Does the brain increase in temperature when thinking more?

There are two jumps in your logic here; First, that heat=energy. While it's simplified for most intro physics courses, heat=/=energy. Second, that the brain using energy produces heat, like a muscle. A muscle gets hot when it works due to friction and breakdown as the muscle fibers "scratch" and tear past each other.

This damage can also cause inflammation in the area (blood rushes in) to help it heal faster. This is the same reason your skin feels hot when you have a sunburn. (The feeling is due to more blood in the inflamed areas. These areas are close to neurons that feel temperature, so the neurons think (perceive) you're hotter than normal when it's really just a part of your body abnormally hot, not your whole body.)

Blood provides neurons with "raw materials" for energy (sugar and oxygen). When a brain region is active, there is hypothesized to be an increase in blood flow to that region, helping those neurons to keep producing energy. This is the basis of BOLD analysis of fMRIs (Blood Oxygen Level Dependent analysis).

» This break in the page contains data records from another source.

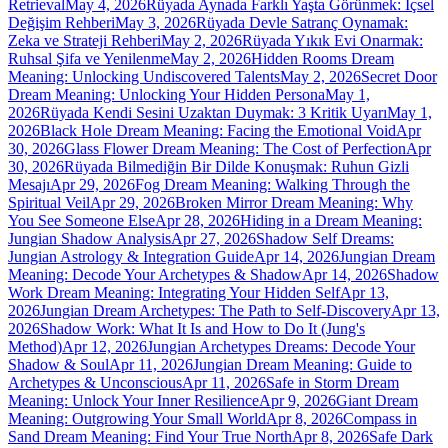
Retrieval
May 4, 2026
Rüyada Aynada Farklı Yaşta Görünmek: İçsel
Değişim Rehberi
May 3, 2026
Rüyada Devle Satranç Oynamak:
Zeka ve Strateji Rehberi
May 2, 2026
Rüyada Yıkık Evi Onarmak:
Ruhsal Şifa ve Yenilenme
May 2, 2026
Hidden Rooms Dream
Meaning: Unlocking Undiscovered Talents
May 2, 2026
Secret Door
Dream Meaning: Unlocking Your Hidden Persona
May 1,
2026
Rüyada Kendi Sesini Uzaktan Duymak: 3 Kritik Uyarı
May 1,
2026
Black Hole Dream Meaning: Facing the Emotional Void
Apr
30, 2026
Glass Flower Dream Meaning: The Cost of Perfection
Apr
30, 2026
Rüyada Bilmediğin Bir Dilde Konuşmak: Ruhun Gizli
Mesajı
Apr 29, 2026
Fog Dream Meaning: Walking Through the
Spiritual Veil
Apr 29, 2026
Broken Mirror Dream Meaning: Why
You See Someone Else
Apr 28, 2026
Hiding in a Dream Meaning:
Jungian Shadow Analysis
Apr 27, 2026
Shadow Self Dreams:
Jungian Astrology & Integration Guide
Apr 14, 2026
Jungian Dream
Meaning: Decode Your Archetypes & Shadow
Apr 14, 2026
Shadow
Work Dream Meaning: Integrating Your Hidden Self
Apr 13,
2026
Jungian Dream Archetypes: The Path to Self-Discovery
Apr 13,
2026
Shadow Work: What It Is and How to Do It (Jung's
Method)
Apr 12, 2026
Jungian Archetypes Dreams: Decode Your
Shadow & Soul
Apr 11, 2026
Jungian Dream Meaning: Guide to
Archetypes & Unconscious
Apr 11, 2026
Safe in Storm Dream
Meaning: Unlock Your Inner Resilience
Apr 9, 2026
Giant Dream
Meaning: Outgrowing Your Small World
Apr 8, 2026
Compass in
Sand Dream Meaning: Find Your True North
Apr 8, 2026
Safe Dark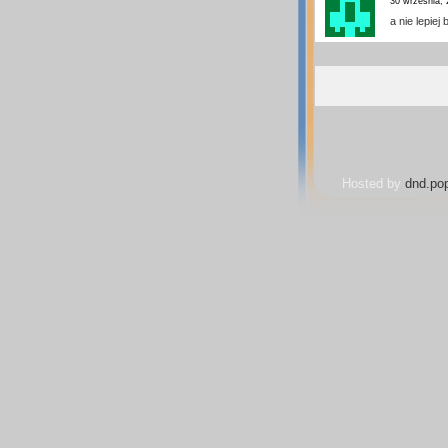
30 września, 
a nie lepie
Hosted by
dnd.pop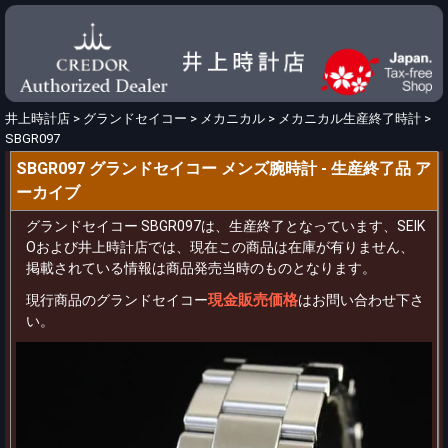
井上時計店
>
グランドセイコー
>
メカニカル
>
メカニカル生産終了時計
>
SBGR097
SBGR097 グランドセイコー メンズ腕時計 - 生産終了品 ア
ーカイブ
グランドセイコー SBGR097は、生産終了となっています、SEIK
Oおよび井上時計店では、現在この商品は在庫が有りません、
掲載されている情報は商品発売当時のものとなります。
現金販売価格
現行商品のグランドセイコー
はお問い合わせ下さ
い。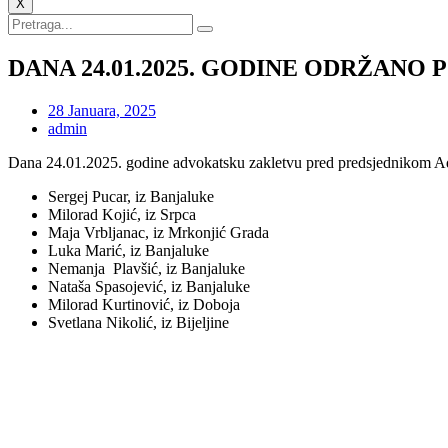
X
DANA 24.01.2025. GODINE ODRŽAN
28 Januara, 2025
admin
Dana 24.01.2025. godine advokatsku zakletvu pred predsjednikom A
Sergej Pucar, iz Banjaluke
Milorad Kojić, iz Srpca
Maja Vrbljanac, iz Mrkonjić Grada
Luka Marić, iz Banjaluke
Nemanja Plavšić, iz Banjaluke
Nataša Spasojević, iz Banjaluke
Milorad Kurtinović, iz Doboja
Svetlana Nikolić, iz Bijeljine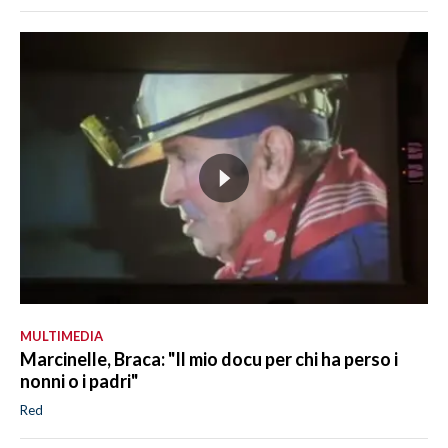
MULTIMEDIA
Marcinelle, Braca: "Il mio docu per chi ha perso i
nonni o i padri"
Red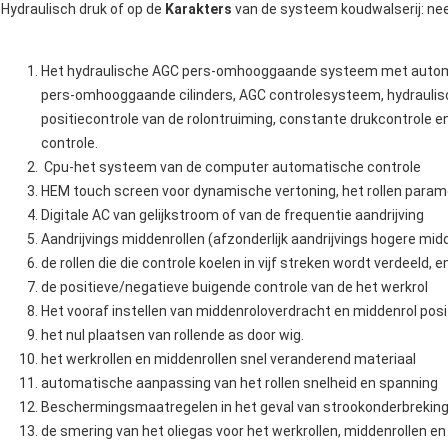
Hydraulisch druk of op de
Karakters
van de systeem koudwalserij: ne
Het hydraulische AGC pers-omhooggaande systeem met automat
pers-omhooggaande cilinders, AGC controlesysteem, hydraulisc
positiecontrole van de rolontruiming, constante drukcontrole
controle.
Cpu-het systeem van de computer automatische controle
HEM touch screen voor dynamische vertoning, het rollen parame
Digitale AC van gelijkstroom of van de frequentie aandrijving
Aandrijvings middenrollen (afzonderlijk aandrijvings hogere mid
de rollen die die controle koelen in vijf streken wordt verdeeld
de positieve/negatieve buigende controle van de het werkrol
Het vooraf instellen van middenroloverdracht en middenrol posi
het nul plaatsen van rollende as door wig.
het werkrollen en middenrollen snel veranderend materiaal
automatische aanpassing van het rollen snelheid en spanning
Beschermingsmaatregelen in het geval van strookonderbreking,
de smering van het oliegas voor het werkrollen, middenrollen en 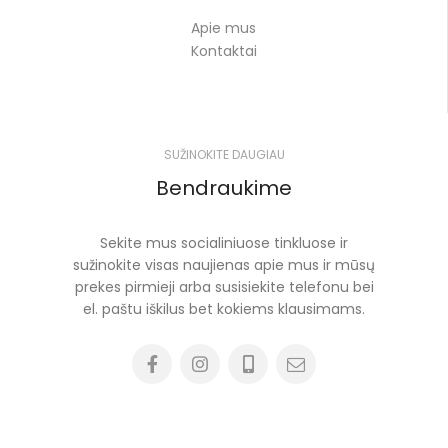
Apie mus
Kontaktai
SUŽINOKITE DAUGIAU
Bendraukime
Sekite mus socialiniuose tinkluose ir
sužinokite visas naujienas apie mus ir mūsų
prekes pirmieji arba susisiekite telefonu bei
el. paštu iškilus bet kokiems klausimams.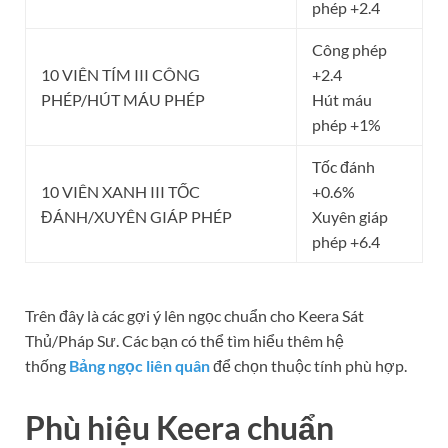
phép +2.4
Công phép
10 VIÊN TÍM III CÔNG
+2.4
PHÉP/HÚT MÁU PHÉP
Hút máu
phép +1%
Tốc đánh
10 VIÊN XANH III TỐC
+0.6%
ĐÁNH/XUYÊN GIÁP PHÉP
Xuyên giáp
phép +6.4
Trên đây là các gợi ý lên ngọc chuẩn cho Keera Sát
Thủ/Pháp Sư. Các bạn có thể tìm hiểu thêm hệ
thống
Bảng ngọc liên quân
để chọn thuộc tính phù hợp.
Phù hiệu Keera chuẩn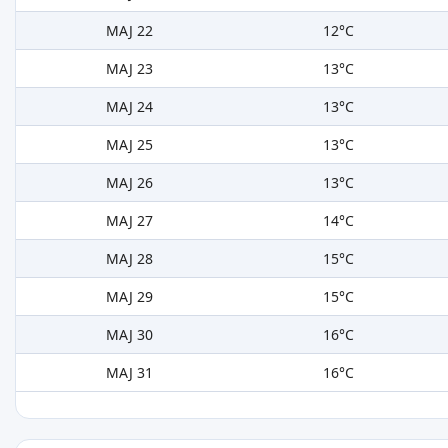
MAJ 22
12°C
MAJ 23
13°C
MAJ 24
13°C
MAJ 25
13°C
MAJ 26
13°C
MAJ 27
14°C
MAJ 28
15°C
MAJ 29
15°C
MAJ 30
16°C
MAJ 31
16°C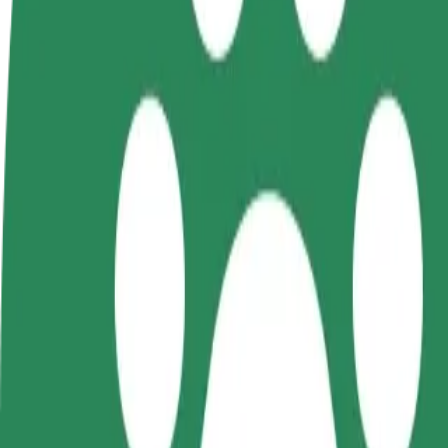
FAQ
Devenir partenaire chauffeur
Devenir livreur
Générez des revenus selon
Livrez des repas et générez des r
vos conditions
chaque semaine
Comment se rendre de Hala Urania à Szpital MSWiA
À la recherche du meilleur trajet entre Hala Urania et Szpital MSWiA 
De
Hala Urania
À
Szpital MSWiA
Praticité et confort, en quelques clics !
Bolt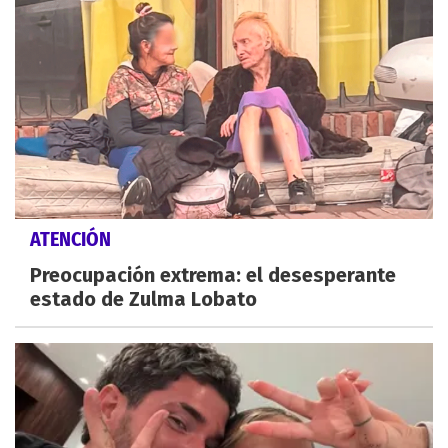
ATENCIÓN
Preocupación extrema: el desesperante
estado de Zulma Lobato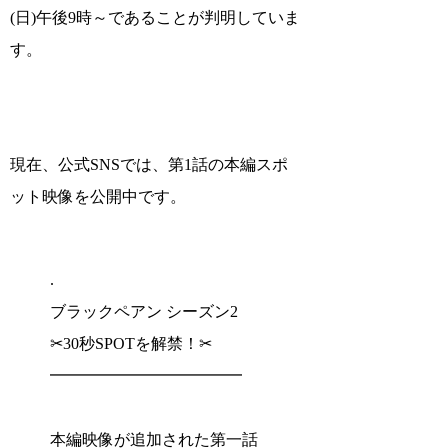
(日)午後9時～
であることが判明していま
す。
現在、公式SNSでは、第1話の本編スポ
ット映像を公開中です。
.
ブラックペアン シーズン2
✂︎30秒SPOTを解禁！✂︎
━━━━━━━━━━━━
本編映像が追加された第一話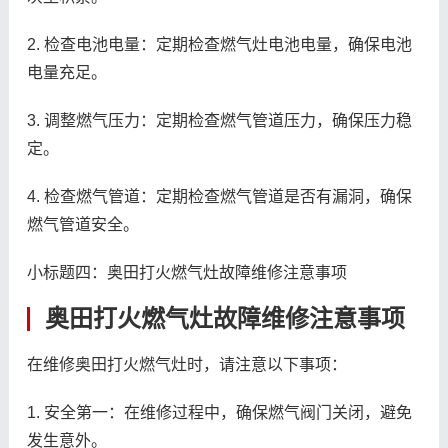
2. 检查电池电量：定期检查燃气灶电池电量，确保电池
电量充足。
3. 调整燃气压力：定期检查燃气管道压力，确保压力稳
定。
4. 检查燃气管道：定期检查燃气管道是否有漏洞，确保
燃气管道安全。
小标题四：奥田打火燃气灶故障维修注意事项
奥田打火燃气灶故障维修注意事项
在维修奥田打火燃气灶时，请注意以下事项：
1. 安全第一：在维修过程中，确保燃气阀门关闭，避免
发生意外。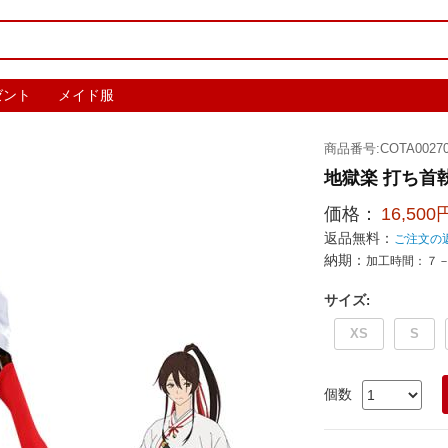
ゼント
メイド服
商品番号:COTA00270
地獄楽 打ち首
価格：
16,500
返品無料：
ご注文の
納期：
加工時間：７
サイズ
:
XS
S
個数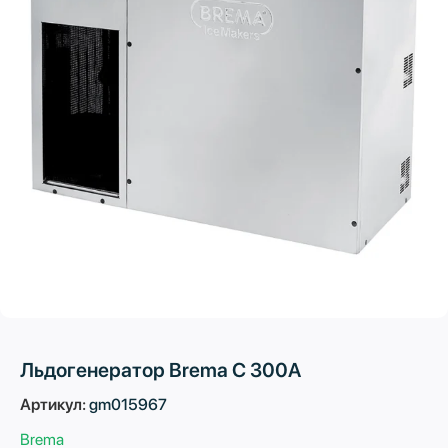
Льдогенератор Brema C 300A
Артикул:
gm015967
Brema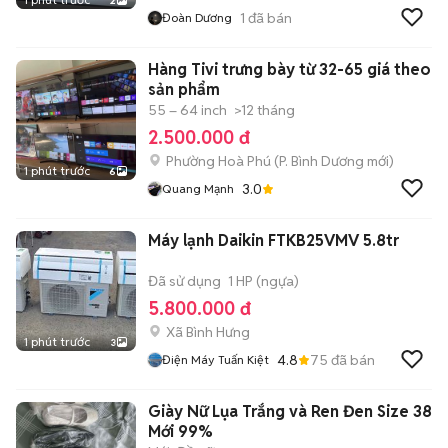
2
1
đã bán
Đoàn Dương
Hàng Tivi trưng bày từ 32-65 giá theo
sản phẩm
55 – 64 inch
>12 tháng
2.500.000 đ
Phường Hoà Phú
(
P. Bình Dương
mới)
1 phút trước
6
3.0
Quang Mạnh
Máy lạnh Daikin FTKB25VMV 5.8tr
Đã sử dụng
1 HP (ngựa)
5.800.000 đ
Xã Bình Hưng
1 phút trước
3
4.8
75
đã bán
Điện Máy Tuấn Kiệt
Giày Nữ Lụa Trắng và Ren Đen Size 38
Mới 99%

The brain is always working hard, and is actually hotter than your core. 30% of your caloric expenditure is because of your brain. This is why cooking is so important; it pre-digests food, so our body spends less energy digesting, and instead gets more free calories from food. But that's a talk for a different time.

When neurons are active, they don't move, unlike muscle cells. Since there's no moving, there's really no change in heat. There are no heat sensing neurons in your brain so you wouldn't sense a perceived change in heat (unlike the sunburn scenario). There can be an increase in temperature in spots in the brain, but that's due to inflammation. Here's a pubmed article that goes into brain temperature regulation a little.

TLDR; Energy use =/= an increase in heat. Your neurons might use energy, but they don't produce heat. There isn't a need for a cooling system unless there's a systemic problem, like a fever.

BONUS: Who told you it cools itself through the ears?? There's not brain matter under your ear drums. It's your tympanic membrane, cochlea, and oodles of more little bones and pieces.